DEINE AUFGABE:
Setze den Forenthread zur Frage, ob die Archäologie irgendwann ausgeschöpft ist, bitte nach seiner letzten Zeile fort.
┌─ VORLIEGENDER AUSZUG
# Archäologie irgendwann Ende?



## Asharak (16. Februar 2011)

Hi,

ich hoffe mal, diese Frage wurde nicht schon beantwortet^^

Ich fange gerade so langsam an, Archäologie zu skillen und dabei stellte ich mir die Frage, ob irgendwann Schluss ist.

Gibt es immer wieder neue Fragmente, z.B. für Zwerge, oder gibt es nur eine gewisse Anzahl an Artefakte für jede Fraktion? Items zu famren ist zwar schön, aber ich würde gerne irgendwann sagen können: "Ich habe alles gefunden!" ;o))

Hat jemand Erfahrung?


----------



## ichbinnichtschuld (16. Februar 2011)

du kannst alle items zusammenbauen und trotzdem weiter fragmente sammeln. neue zusammbaubare items will blizz ja nachreichen


----------



## Asharak (16. Februar 2011)
└─
┌─ BEREITGESTELLTES MATERIAL
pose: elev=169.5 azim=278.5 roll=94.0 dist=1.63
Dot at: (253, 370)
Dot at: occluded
└─
GELÖSTE AUFGABE:
Ok, also wird man nie alle Fragmente, die man erstellen kann, finden, weil es kein Ende gibt, oder?

Ich meine das wie den Beruf Alchemie. Neben Rezepte und lernbares, bekommt man zwischendruch immer einen "Geistesblitz", der neue Tränke herstellen lässt. Aber auch hier hat man irgendwann alle Tränke, die es gibt und der Beruf ist damit zu Ende.


----------



## Derulu (16. Februar 2011)

Aktuell gibt es ein Ende, die gewöhnlichen Artefakte kannst du auch mehrmals zusammengebaut haben, allerdings soll der Beruf ja immer erweitert werden, zumindest gab es dazu schon mehrere Aussagen


----------



## Metadron72 (16. Februar 2011)

Mach dir da Gedanken drüber, wenn du max Skill hast und schon bissl "durchgehalten"


----------



## Izara (19. Februar 2011)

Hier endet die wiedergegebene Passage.